* **Task instructions**
1. According to the Belize fungi article, how many seedling plots did the study sample in the Chiquibul?
2. Reproduce the part of the Belize fungi article between "Belize-forest-scene-fungi-research" and "on the biosphere.", inclusive.

#### Selected excerpt

Belize Research Shows How Fungi are our Forest’s Friends

Belize Research Shows How Fungi are our Forest’s Friends

Belize-forest-scene-fungi-research

The beautiful tropical flora and fauna, big, small, colourful and camouflaged, will impress anyone who walks through Belize’s stunning rainforests. But they may miss one of the most important components that contribute to rainforest diversity –the humble yet omnipresent fungi.

However, new research conducted by Oxford and Sheffield University researchers in Belize’s Chiquibul National Forest Reserve sheds interesting light on the role that fungi play in our rainforest diversity, and the dramatic, damaging effects fungicides can have on the biosphere.

The study, funded by the Natural Environment Research Council (NERC) and published in Nature, sampled 36 seedling plots in the Chiquibul. It found that fungi prevented a single species of plant from dominating one area by spreading quickly between closely-packed plants of the same species, keeping it in check and thus enabling a wider range of species to flourish.

########
#### Data to examine

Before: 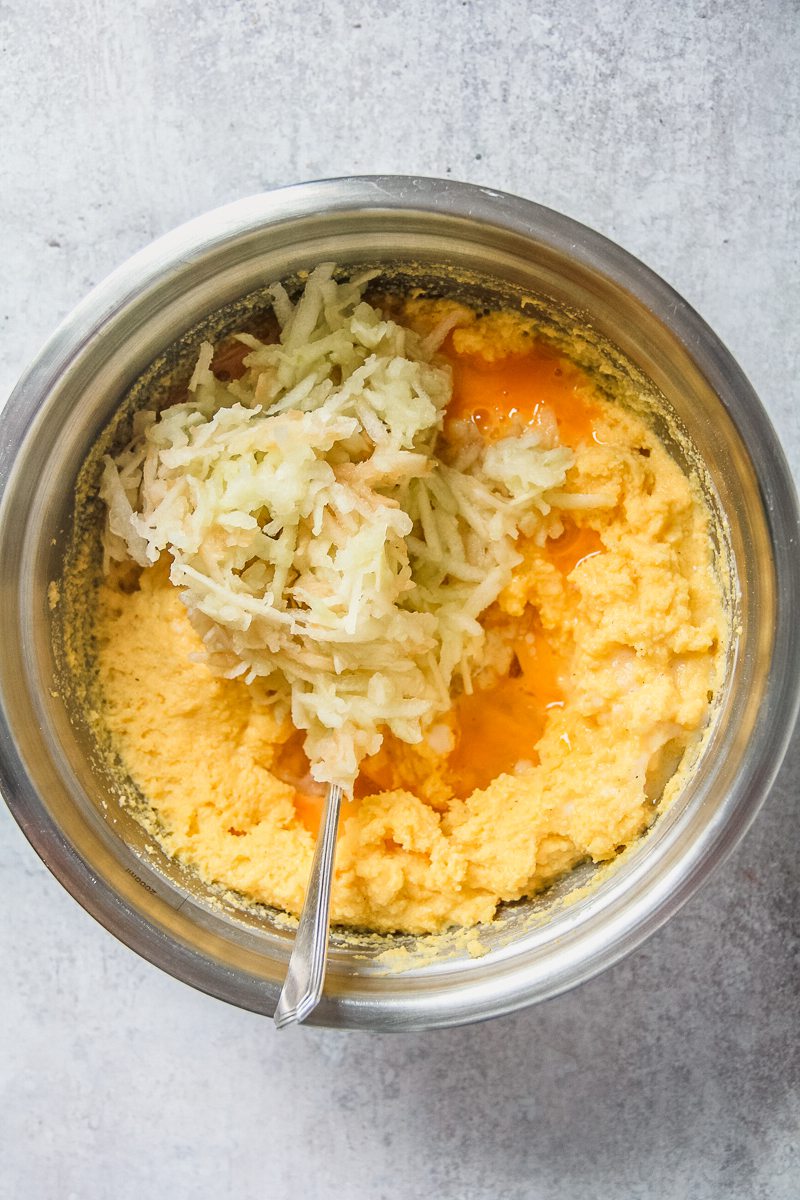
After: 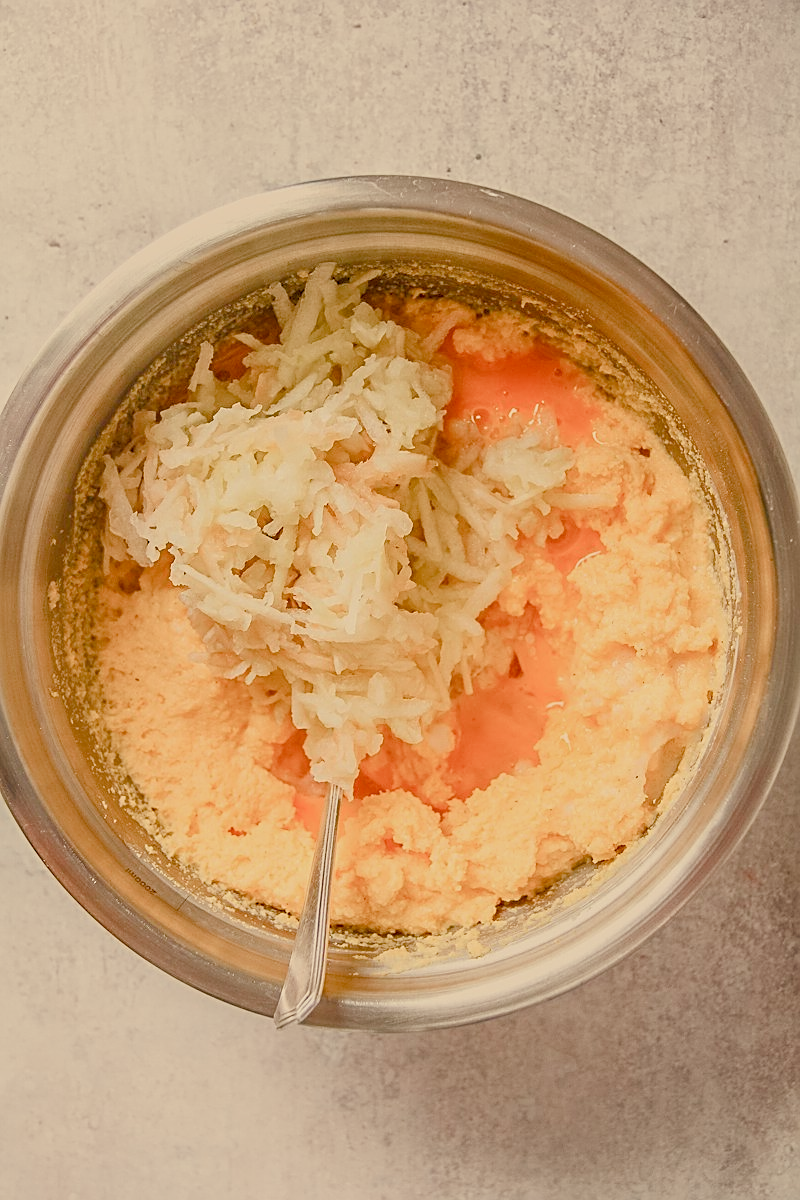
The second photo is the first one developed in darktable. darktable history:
sharpen: on, module defaults
rgb levels: mode RGB, independent channels, levels [[0, 0.474, 1], [0, 0.5, 1], [0, 0.5, 1]]
white balance: red 1.08, blue 0.791
color balance rgb: shadows lift › chroma 1%, shadows lift › hue 113°, highlights gain › chroma 0.2%, highlights gain › hue 333°, perceptual saturation grading › global saturation 20%, perceptual saturation grading › highlights -50%, perceptual saturation grading › shadows 25%, contrast -30%
exposure: exposure 0.2 EV, compensate highlight preservation false
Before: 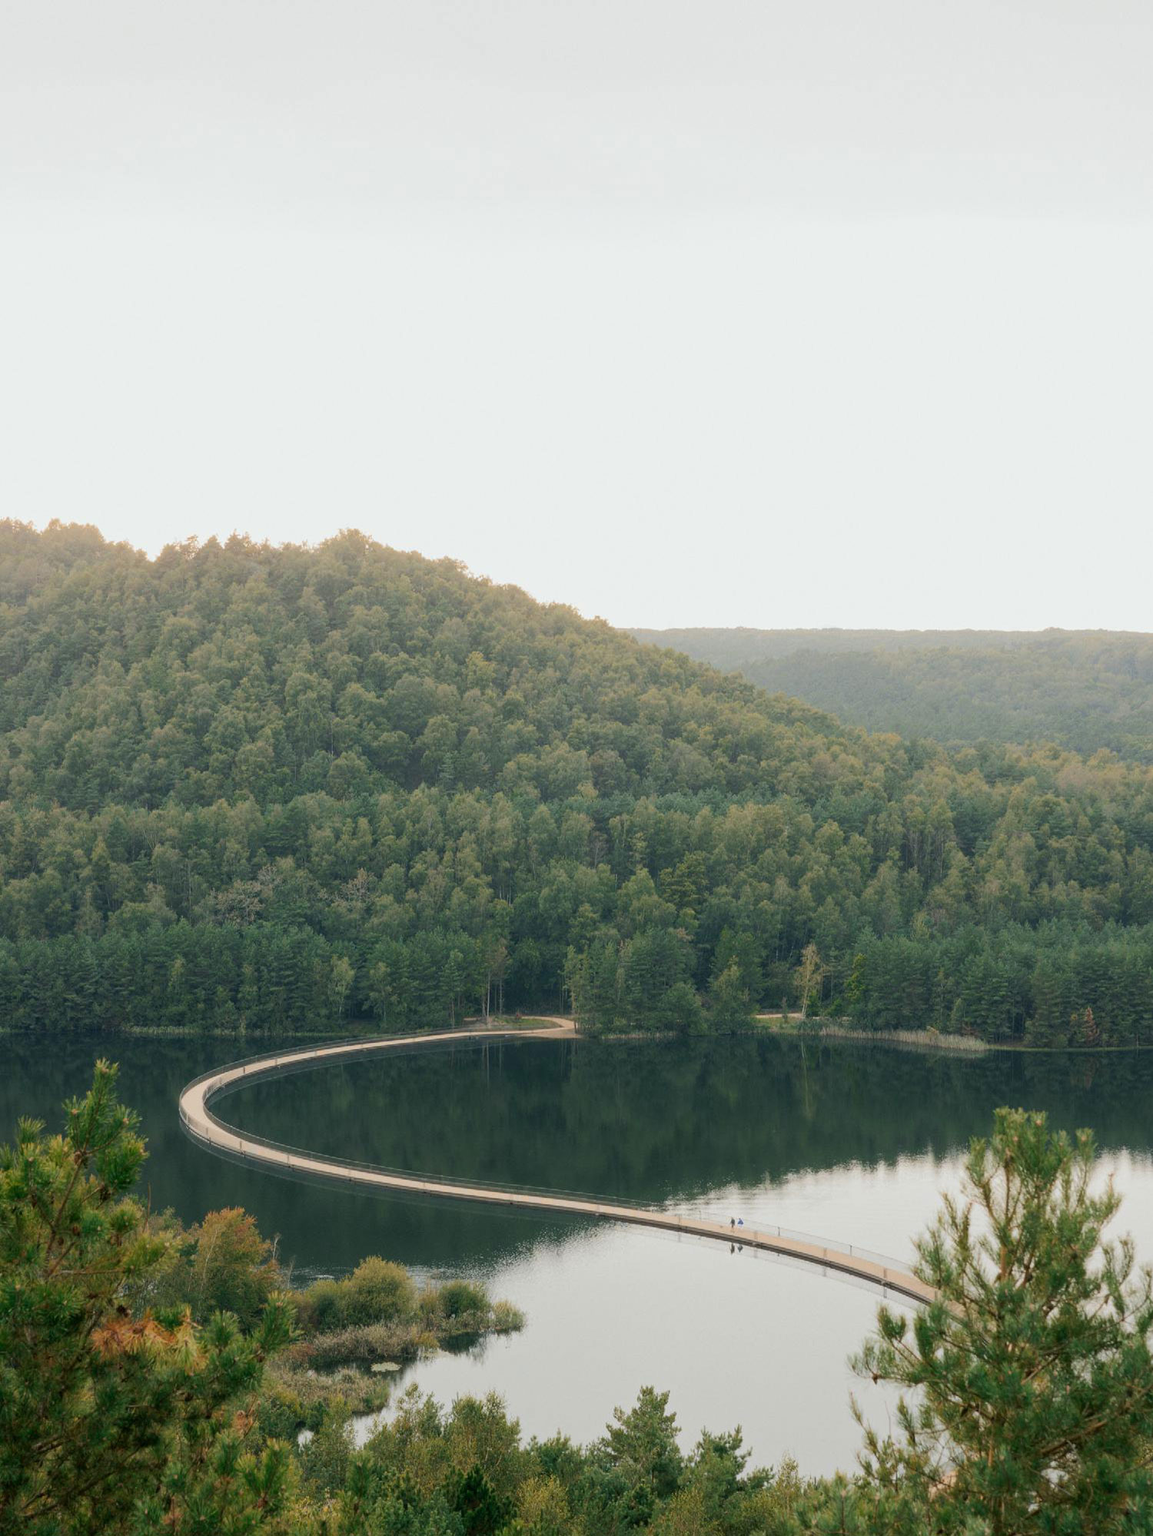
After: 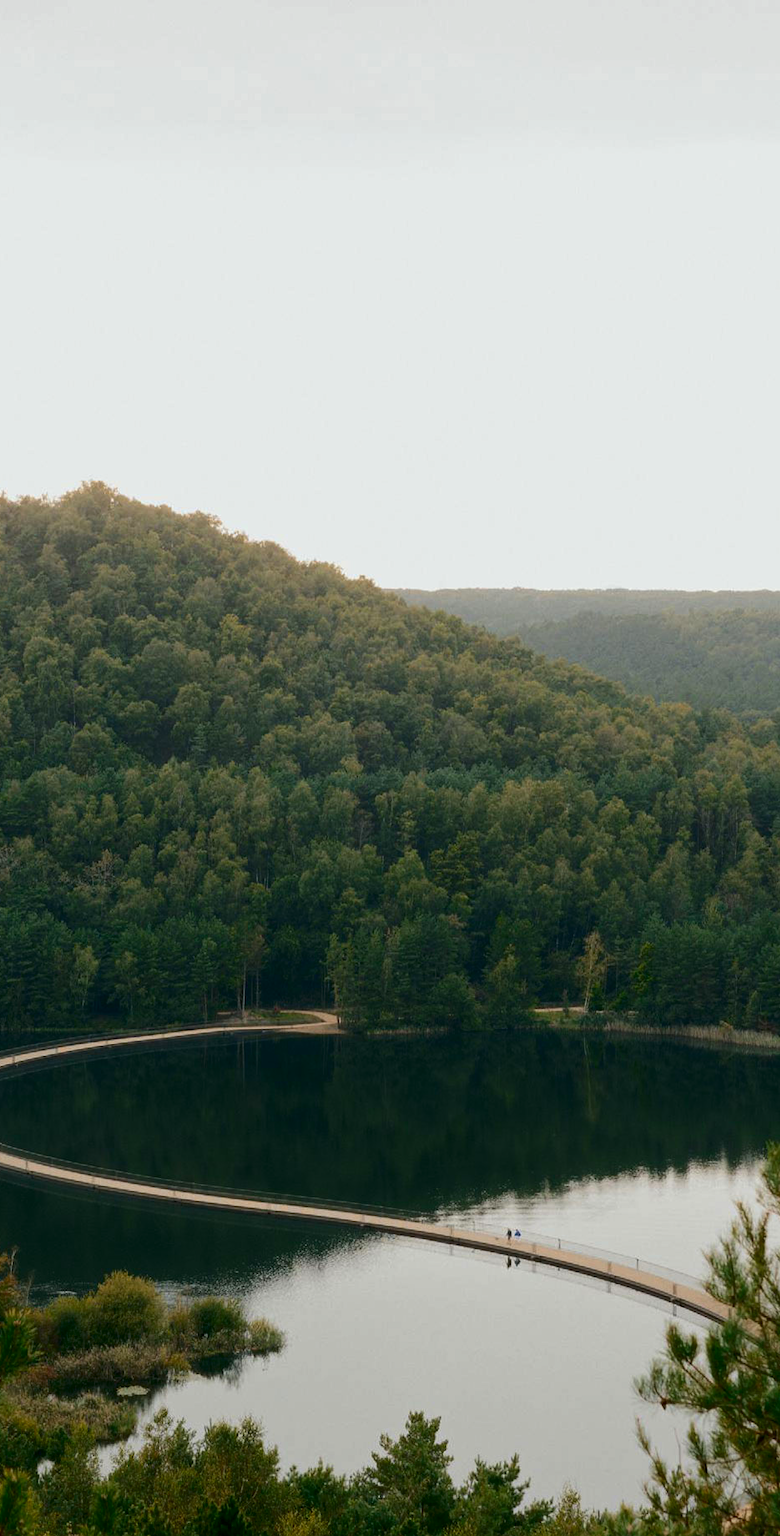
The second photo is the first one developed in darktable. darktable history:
exposure: compensate highlight preservation false
crop and rotate: left 22.918%, top 5.629%, right 14.711%, bottom 2.247%
contrast brightness saturation: contrast 0.1, brightness -0.26, saturation 0.14
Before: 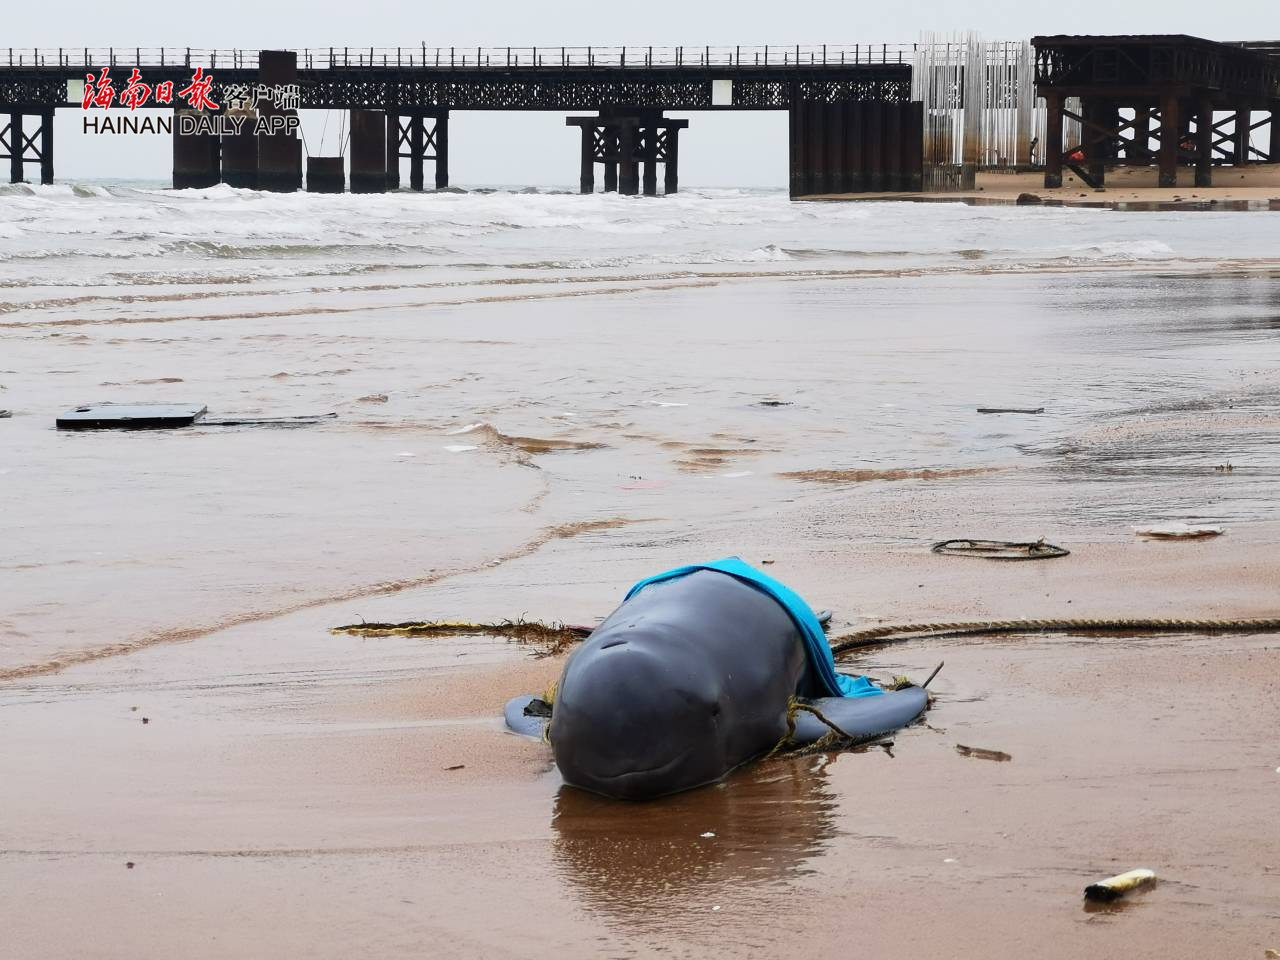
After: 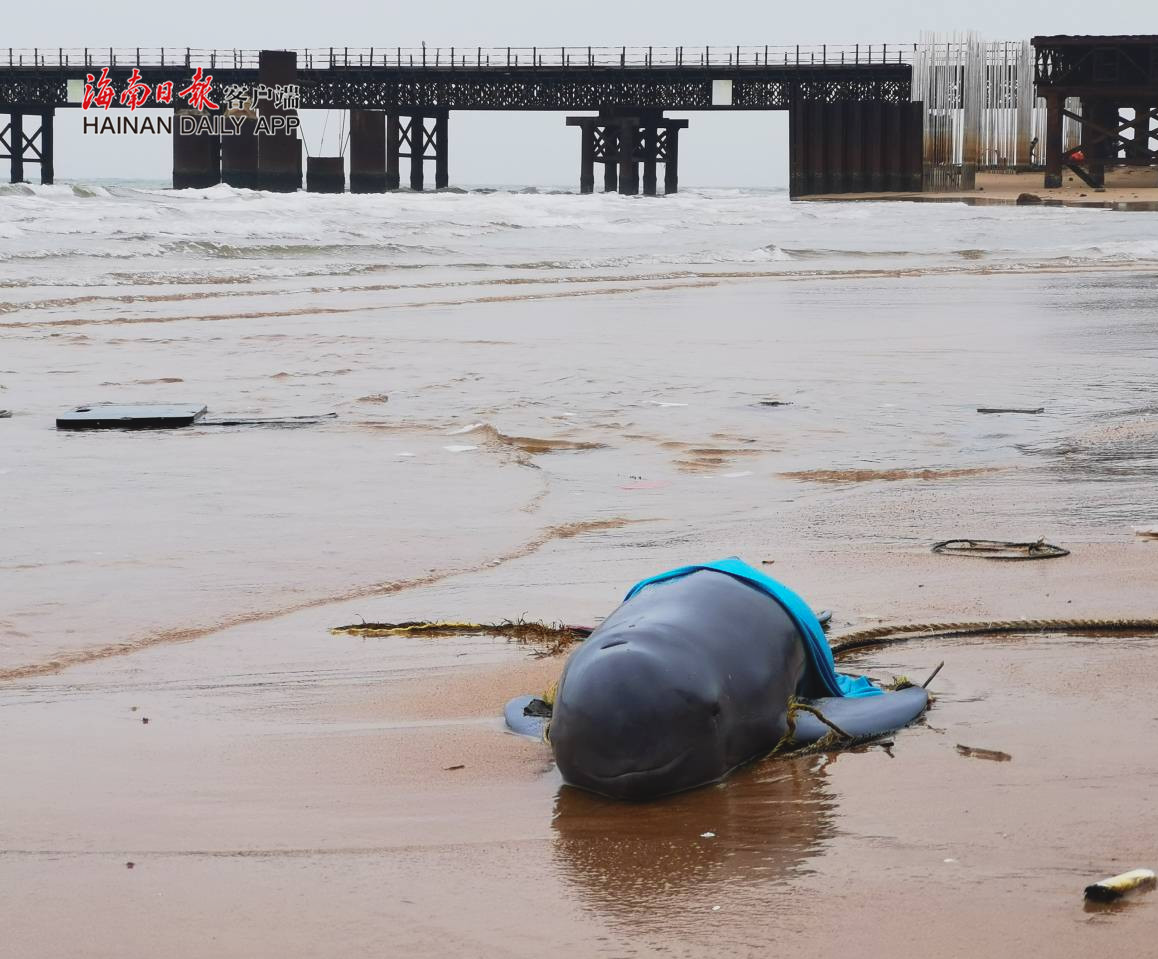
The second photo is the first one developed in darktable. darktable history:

########

* **Answers to the exercise**
1. 36

2.
Belize-forest-scene-fungi-research

The beautiful tropical flora and fauna, big, small, colourful and camouflaged, will impress anyone who walks through Belize’s stunning rainforests. But they may miss one of the most important components that contribute to rainforest diversity –the humble yet omnipresent fungi.

However, new research conducted by Oxford and Sheffield University researchers in Belize’s Chiquibul National Forest Reserve sheds interesting light on the role that fungi play in our rainforest diversity, and the dramatic, damaging effects fungicides can have on the biosphere.